The Church and Monastery of St. Francis. Another gorgeous church with an interesting history in Quito. Shortly after the founding of Quito, construction began on this church in 1534 and was completed 70 years later in 1604. It’s rumored that a talented Ecuadorian artist was commissioned to build and decorate much of the structure. He was fronted money and given plenty of time. However, the young bachelor spent the money on booze and women and lived the good life until the day before the project was due. Back then it wasn’t a write-up by your boss, not completing your work resulted in death. The legend goes that he made a deal with the devil. He traded his soul for the completion of the job – every last brick would have to be laid by noon the next day. The devil held his end of the bargain, but the young artist was clever. Right before noon struck he removed a single brick from a small room in the corner of the building. At 12:01pm he showed the devil that in fact not “every last brick” had been laid and he kept his soul.

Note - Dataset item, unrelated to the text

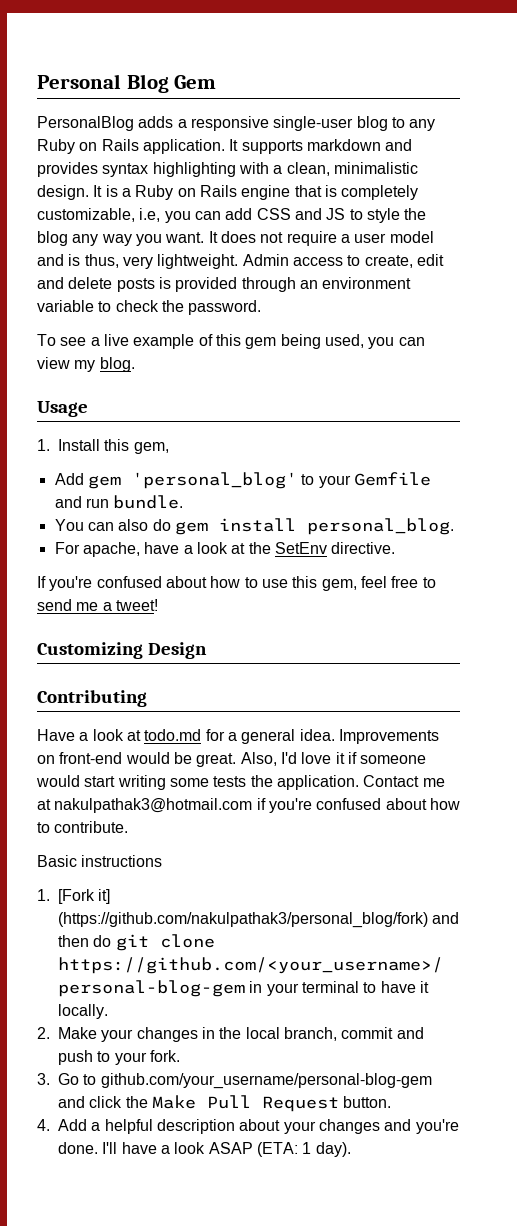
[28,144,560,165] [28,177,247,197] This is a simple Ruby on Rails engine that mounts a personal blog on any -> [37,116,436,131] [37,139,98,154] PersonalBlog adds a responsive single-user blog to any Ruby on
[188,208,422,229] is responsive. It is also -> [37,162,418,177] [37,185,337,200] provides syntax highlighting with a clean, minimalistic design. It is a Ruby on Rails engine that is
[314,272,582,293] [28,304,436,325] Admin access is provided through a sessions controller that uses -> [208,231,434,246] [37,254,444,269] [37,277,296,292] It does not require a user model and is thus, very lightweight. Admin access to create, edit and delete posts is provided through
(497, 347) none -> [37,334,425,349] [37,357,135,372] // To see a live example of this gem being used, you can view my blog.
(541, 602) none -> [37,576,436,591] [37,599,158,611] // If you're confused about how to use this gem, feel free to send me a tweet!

Again, pictures were not allowed so I was only able to get a quick one in. The insides were under renovation but still looked incredible. Mass was taking place while we silently walked through. The churches in Quito are amazing.

We stopped for a few minutes at a local Confiteria – or candy makers store in Old Town Quito. As proud cat owners we loved the name, but we also learned something. The majority of Ecuadorians DO NOT have green eyes. The few that do are called “Gatos”. This candy maker has green eyes and embraced his nickname. Traditional candies include what we would call back home “Boston Baked Beans”- except these are fresh and made right in front of you and taste real niiiice.

This hill is called El Panecillo. It’s tough to tell from here, but that statue on top of hill is 45 meters (almost 150 feet) tall and is made from over 7000 pieces of aluminum. This is one of the youngest highlights of our walking tour having been erected in 1976.

The End.

I think that I barely scratched the surface of history in Quito, but it was still a ton of fun. We spent 3 nights in this city but I am sure history buffs would gladly spend weeks.

The walking tour wasn’t the only thing that Lindsay and I banged out. We spent a night touring the local street vendors trying traditional foods like tripa de baca (tripe from a cow), Pinchos (think kabobs with pork sausage and potatoes), frittada (fried pork pieces and traditional tortillas) and our favorite lacra de papa – a potato soup with avocado and cheese.

We also took a day trip to Parque National Cotopaxi and hiked to over 5,000M where we took pictures with the glacier coming down from the mountaintop.

Quito was a very pleasant surprise for us. If you’re thinking about traveling to Ecuador I highly recommend spending a few nights in this charming city.